%%
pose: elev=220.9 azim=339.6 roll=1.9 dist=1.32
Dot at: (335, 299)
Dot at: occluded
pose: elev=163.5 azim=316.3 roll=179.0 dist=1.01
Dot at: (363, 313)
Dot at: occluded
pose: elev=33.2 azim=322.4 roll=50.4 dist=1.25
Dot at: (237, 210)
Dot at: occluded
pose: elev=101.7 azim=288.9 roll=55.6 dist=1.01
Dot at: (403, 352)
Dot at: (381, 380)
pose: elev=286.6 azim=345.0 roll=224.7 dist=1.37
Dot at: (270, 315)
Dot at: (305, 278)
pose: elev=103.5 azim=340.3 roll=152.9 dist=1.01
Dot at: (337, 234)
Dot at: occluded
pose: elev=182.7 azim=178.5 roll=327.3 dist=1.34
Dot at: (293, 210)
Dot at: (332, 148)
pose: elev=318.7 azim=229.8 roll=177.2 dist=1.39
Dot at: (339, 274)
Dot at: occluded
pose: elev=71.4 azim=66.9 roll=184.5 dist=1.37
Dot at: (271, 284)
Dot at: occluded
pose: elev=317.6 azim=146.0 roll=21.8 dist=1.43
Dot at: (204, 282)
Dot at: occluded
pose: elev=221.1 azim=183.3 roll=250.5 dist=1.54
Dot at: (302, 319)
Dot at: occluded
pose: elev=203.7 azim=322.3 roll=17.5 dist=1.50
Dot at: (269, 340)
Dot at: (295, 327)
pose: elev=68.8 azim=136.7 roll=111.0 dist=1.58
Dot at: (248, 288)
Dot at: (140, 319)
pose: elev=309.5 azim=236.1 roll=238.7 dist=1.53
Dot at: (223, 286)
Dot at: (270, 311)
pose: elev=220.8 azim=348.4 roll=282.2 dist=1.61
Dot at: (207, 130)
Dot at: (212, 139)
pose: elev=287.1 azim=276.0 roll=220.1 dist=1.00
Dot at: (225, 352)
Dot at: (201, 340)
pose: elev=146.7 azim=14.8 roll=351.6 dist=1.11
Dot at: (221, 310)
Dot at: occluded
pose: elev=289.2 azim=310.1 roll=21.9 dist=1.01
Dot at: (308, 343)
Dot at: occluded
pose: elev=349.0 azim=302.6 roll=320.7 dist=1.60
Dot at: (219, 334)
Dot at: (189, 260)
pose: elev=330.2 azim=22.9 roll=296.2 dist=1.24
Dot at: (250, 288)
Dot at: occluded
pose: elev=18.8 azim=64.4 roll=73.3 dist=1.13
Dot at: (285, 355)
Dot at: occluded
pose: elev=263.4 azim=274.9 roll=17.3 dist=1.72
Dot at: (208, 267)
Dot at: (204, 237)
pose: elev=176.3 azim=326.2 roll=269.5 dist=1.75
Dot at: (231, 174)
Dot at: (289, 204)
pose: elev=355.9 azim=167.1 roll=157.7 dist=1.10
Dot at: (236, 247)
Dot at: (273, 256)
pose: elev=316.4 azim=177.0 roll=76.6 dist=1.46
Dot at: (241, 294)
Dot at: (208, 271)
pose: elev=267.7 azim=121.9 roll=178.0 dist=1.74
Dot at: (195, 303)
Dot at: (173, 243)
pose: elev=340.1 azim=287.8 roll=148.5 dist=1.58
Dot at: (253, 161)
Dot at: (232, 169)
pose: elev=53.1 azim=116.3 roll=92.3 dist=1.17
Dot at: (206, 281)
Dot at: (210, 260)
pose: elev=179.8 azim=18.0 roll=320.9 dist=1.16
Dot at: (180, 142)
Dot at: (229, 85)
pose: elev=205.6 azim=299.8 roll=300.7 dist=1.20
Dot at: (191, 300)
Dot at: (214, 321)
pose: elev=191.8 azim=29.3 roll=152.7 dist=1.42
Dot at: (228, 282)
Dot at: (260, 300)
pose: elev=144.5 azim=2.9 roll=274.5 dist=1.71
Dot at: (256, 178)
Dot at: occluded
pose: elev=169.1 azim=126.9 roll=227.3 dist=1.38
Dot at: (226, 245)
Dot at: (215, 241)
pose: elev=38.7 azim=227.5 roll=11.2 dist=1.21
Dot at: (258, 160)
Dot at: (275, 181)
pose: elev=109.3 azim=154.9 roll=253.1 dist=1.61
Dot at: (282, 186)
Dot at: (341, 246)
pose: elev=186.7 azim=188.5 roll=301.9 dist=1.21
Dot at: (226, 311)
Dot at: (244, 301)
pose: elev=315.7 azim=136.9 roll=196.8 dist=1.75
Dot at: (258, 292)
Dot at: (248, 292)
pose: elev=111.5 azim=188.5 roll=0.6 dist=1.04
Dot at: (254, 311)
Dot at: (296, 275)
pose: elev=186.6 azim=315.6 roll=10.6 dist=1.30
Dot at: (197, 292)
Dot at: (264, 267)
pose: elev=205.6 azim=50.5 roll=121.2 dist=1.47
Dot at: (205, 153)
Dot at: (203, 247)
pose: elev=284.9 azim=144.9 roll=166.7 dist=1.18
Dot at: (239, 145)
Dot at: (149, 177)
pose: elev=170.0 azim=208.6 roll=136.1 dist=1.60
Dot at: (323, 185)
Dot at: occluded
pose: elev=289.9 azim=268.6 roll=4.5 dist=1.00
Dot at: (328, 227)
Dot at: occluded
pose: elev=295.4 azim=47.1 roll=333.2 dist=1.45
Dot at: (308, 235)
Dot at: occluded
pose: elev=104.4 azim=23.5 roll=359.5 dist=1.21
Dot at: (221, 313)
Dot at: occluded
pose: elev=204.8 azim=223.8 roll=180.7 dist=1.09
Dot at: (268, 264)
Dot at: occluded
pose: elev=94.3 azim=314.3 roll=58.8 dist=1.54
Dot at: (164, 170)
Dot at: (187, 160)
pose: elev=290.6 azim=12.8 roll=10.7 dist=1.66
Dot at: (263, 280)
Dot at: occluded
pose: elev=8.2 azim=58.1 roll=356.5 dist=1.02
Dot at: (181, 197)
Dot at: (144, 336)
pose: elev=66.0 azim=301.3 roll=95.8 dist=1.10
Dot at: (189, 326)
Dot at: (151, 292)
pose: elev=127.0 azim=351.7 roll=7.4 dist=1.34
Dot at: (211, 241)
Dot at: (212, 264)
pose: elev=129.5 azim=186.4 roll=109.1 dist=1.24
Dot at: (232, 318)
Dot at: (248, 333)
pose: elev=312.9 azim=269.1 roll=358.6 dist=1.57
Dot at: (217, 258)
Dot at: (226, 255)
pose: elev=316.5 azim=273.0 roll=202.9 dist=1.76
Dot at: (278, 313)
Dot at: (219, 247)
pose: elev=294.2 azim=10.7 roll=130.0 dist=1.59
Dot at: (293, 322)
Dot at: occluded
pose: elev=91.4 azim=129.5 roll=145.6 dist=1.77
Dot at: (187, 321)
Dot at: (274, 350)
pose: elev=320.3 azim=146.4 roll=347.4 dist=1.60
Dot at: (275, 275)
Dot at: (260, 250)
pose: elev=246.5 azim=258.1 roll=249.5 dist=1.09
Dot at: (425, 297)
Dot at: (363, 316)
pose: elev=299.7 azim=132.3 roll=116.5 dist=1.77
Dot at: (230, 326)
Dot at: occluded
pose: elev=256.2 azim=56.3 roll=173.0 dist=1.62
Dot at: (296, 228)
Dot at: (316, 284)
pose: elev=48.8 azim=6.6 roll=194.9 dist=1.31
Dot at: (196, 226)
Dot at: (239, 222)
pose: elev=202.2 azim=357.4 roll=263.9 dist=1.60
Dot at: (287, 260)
%%
# Directions
Rewrite all of the data above with "camera" substituted for every occurrence of "pose", keeping everything else the same.

# Task response
camera: elev=220.9 azim=339.6 roll=1.9 dist=1.32
Dot at: (335, 299)
Dot at: occluded
camera: elev=163.5 azim=316.3 roll=179.0 dist=1.01
Dot at: (363, 313)
Dot at: occluded
camera: elev=33.2 azim=322.4 roll=50.4 dist=1.25
Dot at: (237, 210)
Dot at: occluded
camera: elev=101.7 azim=288.9 roll=55.6 dist=1.01
Dot at: (403, 352)
Dot at: (381, 380)
camera: elev=286.6 azim=345.0 roll=224.7 dist=1.37
Dot at: (270, 315)
Dot at: (305, 278)
camera: elev=103.5 azim=340.3 roll=152.9 dist=1.01
Dot at: (337, 234)
Dot at: occluded
camera: elev=182.7 azim=178.5 roll=327.3 dist=1.34
Dot at: (293, 210)
Dot at: (332, 148)
camera: elev=318.7 azim=229.8 roll=177.2 dist=1.39
Dot at: (339, 274)
Dot at: occluded
camera: elev=71.4 azim=66.9 roll=184.5 dist=1.37
Dot at: (271, 284)
Dot at: occluded
camera: elev=317.6 azim=146.0 roll=21.8 dist=1.43
Dot at: (204, 282)
Dot at: occluded
camera: elev=221.1 azim=183.3 roll=250.5 dist=1.54
Dot at: (302, 319)
Dot at: occluded
camera: elev=203.7 azim=322.3 roll=17.5 dist=1.50
Dot at: (269, 340)
Dot at: (295, 327)
camera: elev=68.8 azim=136.7 roll=111.0 dist=1.58
Dot at: (248, 288)
Dot at: (140, 319)
camera: elev=309.5 azim=236.1 roll=238.7 dist=1.53
Dot at: (223, 286)
Dot at: (270, 311)
camera: elev=220.8 azim=348.4 roll=282.2 dist=1.61
Dot at: (207, 130)
Dot at: (212, 139)
camera: elev=287.1 azim=276.0 roll=220.1 dist=1.00
Dot at: (225, 352)
Dot at: (201, 340)
camera: elev=146.7 azim=14.8 roll=351.6 dist=1.11
Dot at: (221, 310)
Dot at: occluded
camera: elev=289.2 azim=310.1 roll=21.9 dist=1.01
Dot at: (308, 343)
Dot at: occluded
camera: elev=349.0 azim=302.6 roll=320.7 dist=1.60
Dot at: (219, 334)
Dot at: (189, 260)
camera: elev=330.2 azim=22.9 roll=296.2 dist=1.24
Dot at: (250, 288)
Dot at: occluded
camera: elev=18.8 azim=64.4 roll=73.3 dist=1.13
Dot at: (285, 355)
Dot at: occluded
camera: elev=263.4 azim=274.9 roll=17.3 dist=1.72
Dot at: (208, 267)
Dot at: (204, 237)
camera: elev=176.3 azim=326.2 roll=269.5 dist=1.75
Dot at: (231, 174)
Dot at: (289, 204)
camera: elev=355.9 azim=167.1 roll=157.7 dist=1.10
Dot at: (236, 247)
Dot at: (273, 256)
camera: elev=316.4 azim=177.0 roll=76.6 dist=1.46
Dot at: (241, 294)
Dot at: (208, 271)
camera: elev=267.7 azim=121.9 roll=178.0 dist=1.74
Dot at: (195, 303)
Dot at: (173, 243)
camera: elev=340.1 azim=287.8 roll=148.5 dist=1.58
Dot at: (253, 161)
Dot at: (232, 169)
camera: elev=53.1 azim=116.3 roll=92.3 dist=1.17
Dot at: (206, 281)
Dot at: (210, 260)
camera: elev=179.8 azim=18.0 roll=320.9 dist=1.16
Dot at: (180, 142)
Dot at: (229, 85)
camera: elev=205.6 azim=299.8 roll=300.7 dist=1.20
Dot at: (191, 300)
Dot at: (214, 321)
camera: elev=191.8 azim=29.3 roll=152.7 dist=1.42
Dot at: (228, 282)
Dot at: (260, 300)
camera: elev=144.5 azim=2.9 roll=274.5 dist=1.71
Dot at: (256, 178)
Dot at: occluded
camera: elev=169.1 azim=126.9 roll=227.3 dist=1.38
Dot at: (226, 245)
Dot at: (215, 241)
camera: elev=38.7 azim=227.5 roll=11.2 dist=1.21
Dot at: (258, 160)
Dot at: (275, 181)
camera: elev=109.3 azim=154.9 roll=253.1 dist=1.61
Dot at: (282, 186)
Dot at: (341, 246)
camera: elev=186.7 azim=188.5 roll=301.9 dist=1.21
Dot at: (226, 311)
Dot at: (244, 301)
camera: elev=315.7 azim=136.9 roll=196.8 dist=1.75
Dot at: (258, 292)
Dot at: (248, 292)
camera: elev=111.5 azim=188.5 roll=0.6 dist=1.04
Dot at: (254, 311)
Dot at: (296, 275)
camera: elev=186.6 azim=315.6 roll=10.6 dist=1.30
Dot at: (197, 292)
Dot at: (264, 267)
camera: elev=205.6 azim=50.5 roll=121.2 dist=1.47
Dot at: (205, 153)
Dot at: (203, 247)
camera: elev=284.9 azim=144.9 roll=166.7 dist=1.18
Dot at: (239, 145)
Dot at: (149, 177)
camera: elev=170.0 azim=208.6 roll=136.1 dist=1.60
Dot at: (323, 185)
Dot at: occluded
camera: elev=289.9 azim=268.6 roll=4.5 dist=1.00
Dot at: (328, 227)
Dot at: occluded
camera: elev=295.4 azim=47.1 roll=333.2 dist=1.45
Dot at: (308, 235)
Dot at: occluded
camera: elev=104.4 azim=23.5 roll=359.5 dist=1.21
Dot at: (221, 313)
Dot at: occluded
camera: elev=204.8 azim=223.8 roll=180.7 dist=1.09
Dot at: (268, 264)
Dot at: occluded
camera: elev=94.3 azim=314.3 roll=58.8 dist=1.54
Dot at: (164, 170)
Dot at: (187, 160)
camera: elev=290.6 azim=12.8 roll=10.7 dist=1.66
Dot at: (263, 280)
Dot at: occluded
camera: elev=8.2 azim=58.1 roll=356.5 dist=1.02
Dot at: (181, 197)
Dot at: (144, 336)
camera: elev=66.0 azim=301.3 roll=95.8 dist=1.10
Dot at: (189, 326)
Dot at: (151, 292)
camera: elev=127.0 azim=351.7 roll=7.4 dist=1.34
Dot at: (211, 241)
Dot at: (212, 264)
camera: elev=129.5 azim=186.4 roll=109.1 dist=1.24
Dot at: (232, 318)
Dot at: (248, 333)
camera: elev=312.9 azim=269.1 roll=358.6 dist=1.57
Dot at: (217, 258)
Dot at: (226, 255)
camera: elev=316.5 azim=273.0 roll=202.9 dist=1.76
Dot at: (278, 313)
Dot at: (219, 247)
camera: elev=294.2 azim=10.7 roll=130.0 dist=1.59
Dot at: (293, 322)
Dot at: occluded
camera: elev=91.4 azim=129.5 roll=145.6 dist=1.77
Dot at: (187, 321)
Dot at: (274, 350)
camera: elev=320.3 azim=146.4 roll=347.4 dist=1.60
Dot at: (275, 275)
Dot at: (260, 250)
camera: elev=246.5 azim=258.1 roll=249.5 dist=1.09
Dot at: (425, 297)
Dot at: (363, 316)
camera: elev=299.7 azim=132.3 roll=116.5 dist=1.77
Dot at: (230, 326)
Dot at: occluded
camera: elev=256.2 azim=56.3 roll=173.0 dist=1.62
Dot at: (296, 228)
Dot at: (316, 284)
camera: elev=48.8 azim=6.6 roll=194.9 dist=1.31
Dot at: (196, 226)
Dot at: (239, 222)
camera: elev=202.2 azim=357.4 roll=263.9 dist=1.60
Dot at: (287, 260)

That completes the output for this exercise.